I understand that many people will not want to have to show some sort of Covid passport (Covid-status certificate scheme could be unlawful discrimination, says EHRC, 14 April). But as an older person with some medical risk, I am not keen to take the gamble of being near people who do not have such a passport. There must be many like me who will avoid places where such people will be whenever possible, which means that those businesses will lose our custom and we will lose our freedom to go out safely.
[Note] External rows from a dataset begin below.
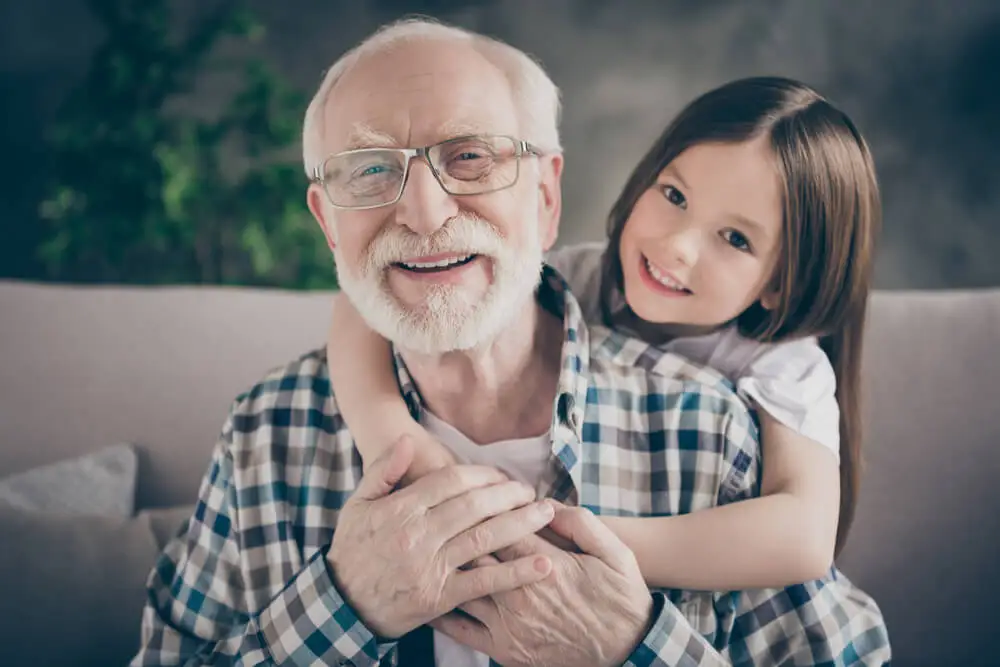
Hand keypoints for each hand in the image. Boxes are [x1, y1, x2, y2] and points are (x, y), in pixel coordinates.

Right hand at [328, 437, 555, 638]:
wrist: (339, 605)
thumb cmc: (352, 551)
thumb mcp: (357, 505)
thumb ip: (382, 471)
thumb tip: (405, 441)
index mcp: (400, 509)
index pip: (452, 481)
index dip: (484, 474)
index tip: (503, 475)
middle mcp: (418, 535)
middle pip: (475, 505)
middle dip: (510, 495)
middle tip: (532, 491)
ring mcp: (430, 567)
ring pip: (485, 538)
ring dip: (521, 524)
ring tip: (547, 514)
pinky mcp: (440, 597)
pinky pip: (484, 583)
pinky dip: (516, 573)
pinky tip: (543, 564)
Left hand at [432, 504, 653, 666]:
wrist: (628, 651)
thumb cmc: (620, 598)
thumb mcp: (614, 551)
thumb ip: (581, 522)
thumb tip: (548, 503)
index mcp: (544, 564)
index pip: (499, 526)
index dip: (485, 507)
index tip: (475, 495)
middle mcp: (519, 594)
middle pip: (474, 553)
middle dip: (459, 531)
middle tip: (443, 516)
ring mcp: (508, 624)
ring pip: (463, 586)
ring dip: (446, 565)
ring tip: (431, 547)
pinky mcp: (504, 649)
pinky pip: (461, 629)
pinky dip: (441, 610)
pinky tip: (430, 594)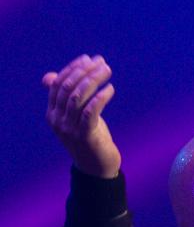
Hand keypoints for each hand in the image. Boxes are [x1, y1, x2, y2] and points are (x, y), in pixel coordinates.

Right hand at [42, 54, 119, 177]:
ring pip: (78, 97)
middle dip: (85, 71)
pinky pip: (90, 112)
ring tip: (107, 71)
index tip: (89, 58)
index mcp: (52, 113)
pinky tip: (110, 89)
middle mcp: (57, 120)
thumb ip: (67, 98)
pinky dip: (100, 98)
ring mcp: (69, 129)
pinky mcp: (84, 136)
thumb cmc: (90, 138)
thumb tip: (51, 75)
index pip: (58, 84)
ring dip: (94, 80)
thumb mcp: (76, 116)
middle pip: (67, 88)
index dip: (73, 69)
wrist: (97, 168)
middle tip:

Surely the best thing is to have a compromise, whereby each business could have a different policy at different times. For example, perhaps a shop could have a passport-only hour at the start of the day, while a pub, restaurant or cinema could have a passport-only evening once or twice a week. That would give me the freedom to go out safely and also help businesses, while also giving freedom to those without passports.
Janet Poliakoff
Nottingham

• A basic problem in discussions of the pros and cons of vaccination, Covid passports and individual rights versus the collective good is the failure to distinguish between freedom to and freedom from. While I, exercising my freedom to refuse vaccination, might be prepared to accept the risk to myself, what does this do to others’ freedom from the risk of being infected by me?

It is the same fallacy used by the US gun lobby. Rather than freedom to possess a deadly weapon, I prefer the freedom from fear that someone might use theirs on me. Similarly, in the pandemic I have done my best both to protect myself and others by self-isolating and getting vaccinated.